1.      Pengertian Kecerdasan Emosional
Emosional dengan kata dasar emosi diambil dari bahasa latin emovere, yang diterjemahkan sebagai bergerak, menyenangkan, mengendalikan, atau mengagitasi. Sedangkan emosional sendiri dimaknai sebagai sesuatu yang berkaitan  dengan aspek apapun dari emosi; mencirikan keadaan, proses, dan ekspresi yang mengandung kualitas emosi.[1]
Emosi didefinisikan sebagai berbagai perasaan yang kuat berupa perasaan benci, takut, marah, cinta, senang, dan juga kesedihan.[2] Kecerdasan emosional atau emotional intelligence merujuk kepada kemampuan mengenali perasaan kita sendiri dan perasaan orang lain.
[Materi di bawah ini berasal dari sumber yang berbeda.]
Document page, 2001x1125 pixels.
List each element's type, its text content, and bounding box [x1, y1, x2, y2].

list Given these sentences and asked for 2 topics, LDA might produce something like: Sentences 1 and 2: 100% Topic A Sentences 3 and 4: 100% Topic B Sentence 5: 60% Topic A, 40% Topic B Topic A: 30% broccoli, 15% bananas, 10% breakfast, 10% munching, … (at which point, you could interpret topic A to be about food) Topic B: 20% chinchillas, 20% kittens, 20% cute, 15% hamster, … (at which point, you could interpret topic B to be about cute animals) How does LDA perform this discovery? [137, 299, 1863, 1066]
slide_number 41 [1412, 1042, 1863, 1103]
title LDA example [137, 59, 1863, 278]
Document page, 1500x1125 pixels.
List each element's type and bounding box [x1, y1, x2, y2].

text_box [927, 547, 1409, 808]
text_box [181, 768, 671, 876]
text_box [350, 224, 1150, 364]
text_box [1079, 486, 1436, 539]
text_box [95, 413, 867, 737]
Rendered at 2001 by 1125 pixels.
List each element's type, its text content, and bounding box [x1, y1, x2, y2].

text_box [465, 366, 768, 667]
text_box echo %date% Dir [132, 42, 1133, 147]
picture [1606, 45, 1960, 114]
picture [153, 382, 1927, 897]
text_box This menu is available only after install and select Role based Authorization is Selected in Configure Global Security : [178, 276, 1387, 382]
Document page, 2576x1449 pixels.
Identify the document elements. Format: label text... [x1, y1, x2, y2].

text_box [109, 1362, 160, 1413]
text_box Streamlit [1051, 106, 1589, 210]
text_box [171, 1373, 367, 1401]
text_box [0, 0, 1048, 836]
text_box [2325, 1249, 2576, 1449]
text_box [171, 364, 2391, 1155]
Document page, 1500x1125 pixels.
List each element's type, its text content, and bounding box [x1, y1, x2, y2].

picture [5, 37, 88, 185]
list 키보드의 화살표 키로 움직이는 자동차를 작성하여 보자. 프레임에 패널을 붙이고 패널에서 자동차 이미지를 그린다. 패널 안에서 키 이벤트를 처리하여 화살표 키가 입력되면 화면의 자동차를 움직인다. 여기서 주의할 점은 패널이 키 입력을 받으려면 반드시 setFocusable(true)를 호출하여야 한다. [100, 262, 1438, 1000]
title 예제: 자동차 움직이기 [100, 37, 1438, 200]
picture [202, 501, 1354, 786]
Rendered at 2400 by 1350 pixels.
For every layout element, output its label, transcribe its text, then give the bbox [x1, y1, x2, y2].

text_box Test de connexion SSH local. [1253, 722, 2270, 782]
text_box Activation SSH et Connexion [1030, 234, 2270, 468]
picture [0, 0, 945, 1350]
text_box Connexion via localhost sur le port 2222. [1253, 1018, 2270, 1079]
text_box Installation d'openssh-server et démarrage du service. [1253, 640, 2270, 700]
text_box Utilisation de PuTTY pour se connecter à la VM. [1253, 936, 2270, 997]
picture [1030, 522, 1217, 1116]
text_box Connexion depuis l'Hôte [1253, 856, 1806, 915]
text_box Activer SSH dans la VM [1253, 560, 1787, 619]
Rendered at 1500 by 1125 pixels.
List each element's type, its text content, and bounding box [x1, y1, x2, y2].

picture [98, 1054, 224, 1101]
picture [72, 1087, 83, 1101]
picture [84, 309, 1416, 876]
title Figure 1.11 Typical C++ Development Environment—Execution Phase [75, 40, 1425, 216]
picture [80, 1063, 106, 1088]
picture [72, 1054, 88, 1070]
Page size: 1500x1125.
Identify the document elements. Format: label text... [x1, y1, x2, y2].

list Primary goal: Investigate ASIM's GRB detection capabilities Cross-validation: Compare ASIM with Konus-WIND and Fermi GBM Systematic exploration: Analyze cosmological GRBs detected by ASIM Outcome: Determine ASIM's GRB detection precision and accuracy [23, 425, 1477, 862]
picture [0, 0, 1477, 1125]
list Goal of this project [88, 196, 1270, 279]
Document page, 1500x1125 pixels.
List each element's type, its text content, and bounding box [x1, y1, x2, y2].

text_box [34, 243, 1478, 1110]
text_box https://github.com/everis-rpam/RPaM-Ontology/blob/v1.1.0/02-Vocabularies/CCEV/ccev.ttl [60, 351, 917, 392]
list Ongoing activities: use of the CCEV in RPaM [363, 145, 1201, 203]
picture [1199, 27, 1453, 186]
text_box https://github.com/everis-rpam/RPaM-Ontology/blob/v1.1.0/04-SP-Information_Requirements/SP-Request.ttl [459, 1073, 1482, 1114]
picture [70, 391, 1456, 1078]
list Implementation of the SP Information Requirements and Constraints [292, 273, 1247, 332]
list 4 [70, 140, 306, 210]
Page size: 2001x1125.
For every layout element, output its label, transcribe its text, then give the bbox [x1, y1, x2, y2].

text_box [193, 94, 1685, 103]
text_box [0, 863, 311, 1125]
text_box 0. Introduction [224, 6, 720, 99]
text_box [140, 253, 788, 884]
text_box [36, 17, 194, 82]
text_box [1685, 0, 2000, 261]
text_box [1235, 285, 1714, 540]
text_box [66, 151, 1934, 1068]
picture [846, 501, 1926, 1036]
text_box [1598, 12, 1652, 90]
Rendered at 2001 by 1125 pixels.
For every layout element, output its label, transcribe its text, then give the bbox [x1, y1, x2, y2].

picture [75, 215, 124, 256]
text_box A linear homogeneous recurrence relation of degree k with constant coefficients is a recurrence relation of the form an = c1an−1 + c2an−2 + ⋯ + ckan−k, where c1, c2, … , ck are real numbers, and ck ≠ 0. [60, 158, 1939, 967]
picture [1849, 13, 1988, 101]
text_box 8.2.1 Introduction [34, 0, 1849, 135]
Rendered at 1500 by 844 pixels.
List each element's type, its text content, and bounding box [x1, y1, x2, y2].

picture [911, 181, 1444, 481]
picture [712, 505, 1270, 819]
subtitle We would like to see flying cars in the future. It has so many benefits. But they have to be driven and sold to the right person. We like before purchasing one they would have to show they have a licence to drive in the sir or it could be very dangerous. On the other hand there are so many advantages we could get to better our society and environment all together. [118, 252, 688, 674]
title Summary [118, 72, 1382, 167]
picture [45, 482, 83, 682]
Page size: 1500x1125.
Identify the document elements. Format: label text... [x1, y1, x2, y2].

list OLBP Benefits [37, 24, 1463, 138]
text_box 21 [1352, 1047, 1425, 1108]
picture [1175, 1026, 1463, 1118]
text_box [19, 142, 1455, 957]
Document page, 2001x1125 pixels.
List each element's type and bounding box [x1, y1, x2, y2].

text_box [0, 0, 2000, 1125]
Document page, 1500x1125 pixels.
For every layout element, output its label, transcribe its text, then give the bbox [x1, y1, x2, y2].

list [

Kecerdasan emosional mencakup kemampuan-kemampuan yang berbeda, tetapi saling melengkapi dengan kecerdasan akademik.[3]
Emosi dan akal adalah dua bagian dari satu keseluruhan. Emotional Intelegence menggambarkan kecerdasan hati dan Intelectual Intelegence  menggambarkan kecerdasan akal/otak. Kecerdasan intelektual dan   kecerdasan emosional adalah  sumber-sumber daya sinergis tanpa yang satu yang lain menjadi tidak sempurna dan tidak efektif. Cerdas intelektual tanpa cerdas emosional, kita dapat meraih nilai A dalam ujian tetapi akan membuat tidak berhasil dalam kehidupan. Wilayah kecerdasan emosional adalah hubungan pribadi dan antar pribadi, kecerdasan emosional bertanggung jawab atas harga diri, kesadaran diri, kepekaan sosial, dan kemampuan adaptasi sosial pribadi.[4]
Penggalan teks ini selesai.